Although only a few exemplary embodiments of the present invention have been described in detail in this disclosure, those skilled in the art who review this disclosure will readily appreciate that many modifications are possible in the exemplary embodiments (such as variations in sizes, structures, shapes and proportions of the various elements, values of parameters, or use of materials) without materially departing from the novel teachings and advantages of the invention. Accordingly, all such modifications are intended to be included within the scope of the invention as defined in the appended claims. Other substitutions, modifications, changes and omissions may be made in the design, operating conditions and arrangement of the preferred embodiments without departing from the spirit of the invention as expressed in the appended claims.

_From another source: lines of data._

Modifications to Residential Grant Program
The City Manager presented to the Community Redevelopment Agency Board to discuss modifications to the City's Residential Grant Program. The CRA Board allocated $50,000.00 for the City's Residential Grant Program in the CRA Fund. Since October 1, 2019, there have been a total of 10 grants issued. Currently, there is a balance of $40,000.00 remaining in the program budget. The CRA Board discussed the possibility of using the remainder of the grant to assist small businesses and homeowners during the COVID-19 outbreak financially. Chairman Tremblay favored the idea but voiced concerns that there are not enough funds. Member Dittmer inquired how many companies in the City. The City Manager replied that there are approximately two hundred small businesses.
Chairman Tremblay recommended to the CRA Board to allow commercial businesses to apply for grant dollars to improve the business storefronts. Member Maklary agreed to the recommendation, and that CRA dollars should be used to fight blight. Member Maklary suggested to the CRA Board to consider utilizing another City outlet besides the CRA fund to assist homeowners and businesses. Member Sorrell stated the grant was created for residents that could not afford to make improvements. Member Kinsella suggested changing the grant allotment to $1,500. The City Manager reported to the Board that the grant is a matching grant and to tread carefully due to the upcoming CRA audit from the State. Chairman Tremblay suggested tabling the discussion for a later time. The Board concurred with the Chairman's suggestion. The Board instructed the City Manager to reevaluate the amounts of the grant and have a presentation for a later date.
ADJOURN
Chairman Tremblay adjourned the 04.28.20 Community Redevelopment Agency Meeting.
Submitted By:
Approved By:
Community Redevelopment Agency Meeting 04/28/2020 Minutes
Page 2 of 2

Additional advantages, features and modifications will readily occur to those skilled in the art. Therefore, the invention in its broader aspects is not limited to the specific details, and representative devices, shown and described herein. Accordingly, various modifications may be made without departing from the spirit or scope of the general inventive concept as defined bye the appended claims and their equivalents.
As used herein and in the following claims, articles such as “the”, “a” and “an” can connote the singular or plural.
All documents referred to herein are specifically incorporated herein by reference in their entireties.